Extracted text |
= = =

A Feast for the Eyes said...

It's amazing how resilient we can be, as kids. We are unaware of what we don't have, which can be good. Monica, I lost an heirloom recipe for PB cookies and I think you just found it for me. Look where are you now, girlfriend? You have a lovely home, great husband and food bloggers who adore you... and a gift for baking and photography. I'm making these for my boys, who adore PB. I don't, very much...but that's good. It means I can resist eating too many of these. Come to think of it, I love PB cookies when they are fresh out of the oven. Muwahhhh!

Kathy said...

These bring back childhood memories for me too! Yummmm...

Janae said...

I love that you told this story. Sorry your dad said that to you, it made me sad. Glad you're enjoying your cookies, all these years later.

Souffle Bombay said...

Thanks for sharing that story - funny these days people say we praise our kids to much, I don't think so...Imagine the difference if your dad had been over the moon about your cookies :)
However, you my dear were not deterred...and became one heck of a baker!!!

Miss Tasha said...

Can I substitue chunky peanut butter for this recipe? I'm just wondering if it would hold together.

Monica H said...

Miss Tasha-

I think you could use chunky PB in these cookies though the texture wouldn't be the same. I wouldn't use the Extra Crunchy PB though. Are you wanting to use chunky because that's what you prefer? or because that's what you have on hand?

If you like a chunkier texture to your cookie, I think they'll be fine, though I wouldn't bother with the fork marks. If chunky PB is all you have and don't want to buy creamy, then just process the chunky in the food processor til creamy. I've done that before with these cookies and they turned out perfectly.

Hope these suggestions help.
Monica

OvenDelights said...

Growing up my mom would go get the government cheese,rice and this huge container of pure honey! She would use the honey to sweeten everything that called for sugar! I hated it! Once she even made arroz con leche and used only honey instead of sugar. It was awfull! And of course we had to eat it, we weren't aloud to be wastefull.

= = =

Provided records |
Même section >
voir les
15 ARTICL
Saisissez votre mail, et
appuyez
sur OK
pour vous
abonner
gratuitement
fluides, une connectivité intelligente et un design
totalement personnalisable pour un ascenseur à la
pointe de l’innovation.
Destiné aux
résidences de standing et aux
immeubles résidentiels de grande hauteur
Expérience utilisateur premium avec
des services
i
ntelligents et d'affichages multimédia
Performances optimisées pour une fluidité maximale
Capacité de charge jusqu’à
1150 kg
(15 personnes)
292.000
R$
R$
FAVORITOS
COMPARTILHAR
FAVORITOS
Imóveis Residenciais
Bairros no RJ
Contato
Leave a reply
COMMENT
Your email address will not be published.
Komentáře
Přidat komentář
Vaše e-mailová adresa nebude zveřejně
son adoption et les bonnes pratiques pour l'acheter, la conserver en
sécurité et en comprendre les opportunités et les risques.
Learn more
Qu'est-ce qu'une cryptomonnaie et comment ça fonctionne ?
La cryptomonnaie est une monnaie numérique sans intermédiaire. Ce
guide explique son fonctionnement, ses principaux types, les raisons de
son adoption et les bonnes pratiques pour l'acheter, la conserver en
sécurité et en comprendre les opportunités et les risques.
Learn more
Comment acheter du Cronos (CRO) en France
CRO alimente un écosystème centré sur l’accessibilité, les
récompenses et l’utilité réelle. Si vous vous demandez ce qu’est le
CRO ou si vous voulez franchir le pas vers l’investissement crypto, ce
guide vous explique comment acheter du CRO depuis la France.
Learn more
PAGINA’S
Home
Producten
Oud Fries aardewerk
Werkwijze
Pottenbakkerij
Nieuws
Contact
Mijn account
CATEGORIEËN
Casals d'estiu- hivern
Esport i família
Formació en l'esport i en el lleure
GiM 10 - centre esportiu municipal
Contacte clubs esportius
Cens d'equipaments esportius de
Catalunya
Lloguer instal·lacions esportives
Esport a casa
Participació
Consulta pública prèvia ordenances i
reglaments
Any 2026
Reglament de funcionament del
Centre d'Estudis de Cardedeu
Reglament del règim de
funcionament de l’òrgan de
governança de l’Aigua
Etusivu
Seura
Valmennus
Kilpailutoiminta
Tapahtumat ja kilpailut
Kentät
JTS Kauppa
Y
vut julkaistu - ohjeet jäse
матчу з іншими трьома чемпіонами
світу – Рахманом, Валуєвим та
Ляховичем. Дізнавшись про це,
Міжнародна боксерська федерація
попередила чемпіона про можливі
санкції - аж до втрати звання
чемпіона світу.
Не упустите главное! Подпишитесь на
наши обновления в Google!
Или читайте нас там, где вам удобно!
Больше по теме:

= = =

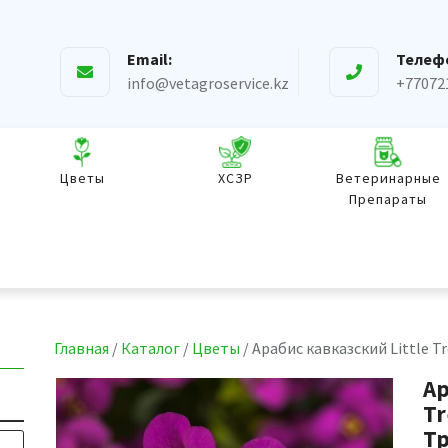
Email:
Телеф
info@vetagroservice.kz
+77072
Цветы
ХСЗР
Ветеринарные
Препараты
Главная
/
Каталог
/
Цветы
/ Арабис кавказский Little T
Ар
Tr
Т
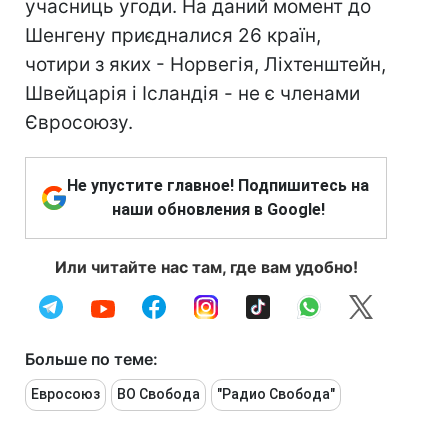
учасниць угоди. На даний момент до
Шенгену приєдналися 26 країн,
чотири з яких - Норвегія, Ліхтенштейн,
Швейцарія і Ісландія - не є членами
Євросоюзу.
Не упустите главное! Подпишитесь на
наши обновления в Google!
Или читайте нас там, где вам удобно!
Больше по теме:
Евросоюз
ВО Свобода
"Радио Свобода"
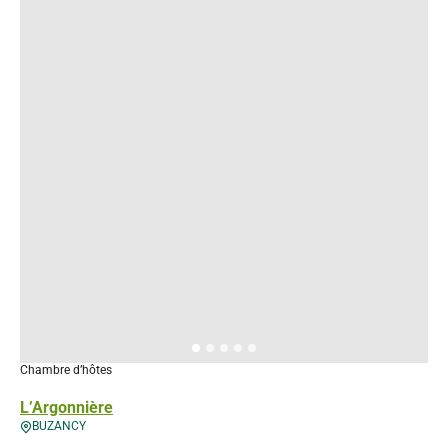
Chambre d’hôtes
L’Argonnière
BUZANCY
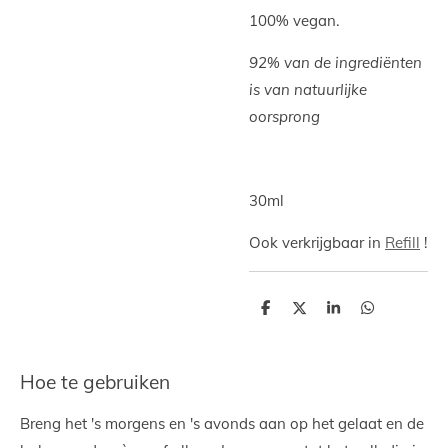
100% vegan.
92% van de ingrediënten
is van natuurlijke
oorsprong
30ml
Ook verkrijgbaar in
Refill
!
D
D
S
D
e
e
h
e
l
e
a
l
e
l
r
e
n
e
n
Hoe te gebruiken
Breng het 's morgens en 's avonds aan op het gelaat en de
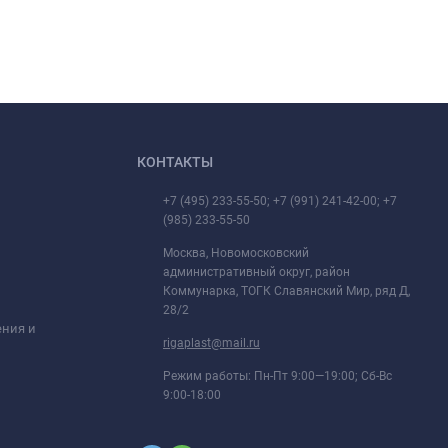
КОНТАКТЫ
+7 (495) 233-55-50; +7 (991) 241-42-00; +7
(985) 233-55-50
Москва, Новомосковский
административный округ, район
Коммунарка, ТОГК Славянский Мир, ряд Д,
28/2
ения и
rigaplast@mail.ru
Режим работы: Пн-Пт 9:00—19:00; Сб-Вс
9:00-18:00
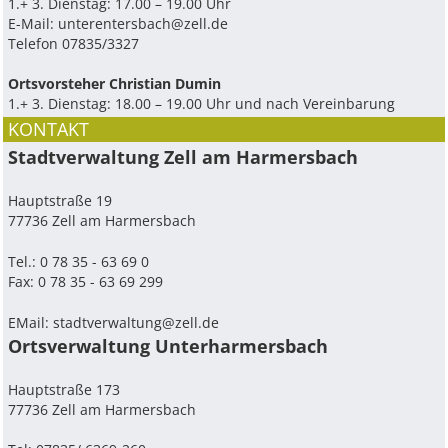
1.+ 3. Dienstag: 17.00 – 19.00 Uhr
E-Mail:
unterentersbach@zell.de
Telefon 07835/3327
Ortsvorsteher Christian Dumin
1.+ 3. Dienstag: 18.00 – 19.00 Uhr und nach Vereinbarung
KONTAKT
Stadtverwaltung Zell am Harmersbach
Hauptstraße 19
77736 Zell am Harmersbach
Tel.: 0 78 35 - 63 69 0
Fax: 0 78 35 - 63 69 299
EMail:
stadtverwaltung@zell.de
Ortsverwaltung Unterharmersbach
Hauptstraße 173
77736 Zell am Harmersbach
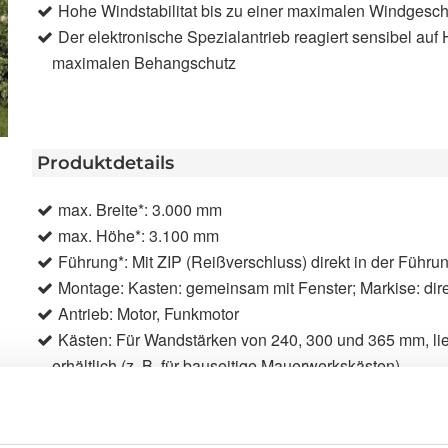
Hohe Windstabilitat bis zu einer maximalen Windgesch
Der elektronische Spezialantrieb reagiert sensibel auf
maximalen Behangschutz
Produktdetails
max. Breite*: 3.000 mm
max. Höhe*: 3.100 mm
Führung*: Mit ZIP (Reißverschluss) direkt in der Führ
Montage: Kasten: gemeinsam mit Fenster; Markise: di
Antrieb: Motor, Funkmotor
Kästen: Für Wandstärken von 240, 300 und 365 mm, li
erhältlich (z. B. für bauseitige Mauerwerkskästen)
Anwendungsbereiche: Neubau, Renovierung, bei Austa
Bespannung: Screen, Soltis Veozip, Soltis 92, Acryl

= = =

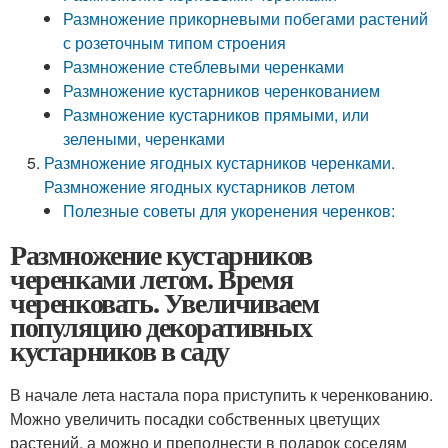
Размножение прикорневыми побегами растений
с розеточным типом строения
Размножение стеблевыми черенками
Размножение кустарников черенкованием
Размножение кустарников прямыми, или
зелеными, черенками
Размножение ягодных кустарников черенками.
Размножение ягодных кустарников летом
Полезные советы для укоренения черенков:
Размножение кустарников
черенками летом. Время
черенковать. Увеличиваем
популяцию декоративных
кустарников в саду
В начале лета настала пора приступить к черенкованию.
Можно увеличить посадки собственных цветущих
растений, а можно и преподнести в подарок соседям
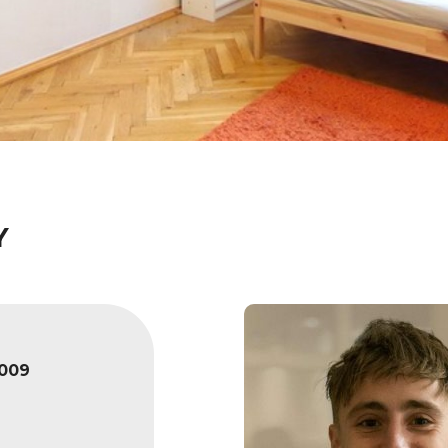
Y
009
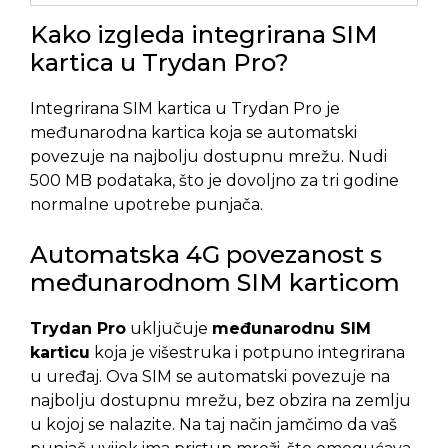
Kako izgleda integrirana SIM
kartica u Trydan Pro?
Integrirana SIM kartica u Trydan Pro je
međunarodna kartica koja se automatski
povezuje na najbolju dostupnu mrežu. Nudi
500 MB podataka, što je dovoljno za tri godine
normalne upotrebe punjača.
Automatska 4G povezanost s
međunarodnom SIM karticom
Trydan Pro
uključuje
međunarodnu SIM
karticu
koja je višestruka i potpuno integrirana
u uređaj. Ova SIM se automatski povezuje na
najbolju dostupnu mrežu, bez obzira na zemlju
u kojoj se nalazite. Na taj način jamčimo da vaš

= = =

Task prompt |
Write out everything in the blog comments above from "If you like" down to "turned out perfectly.", with no changes to the wording.

Result for this exercise |
If you like a chunkier texture to your cookie, I think they'll be fine, though I wouldn't bother with the fork marks. If chunky PB is all you have and don't want to buy creamy, then just process the chunky in the food processor til creamy. I've done that before with these cookies and they turned out perfectly.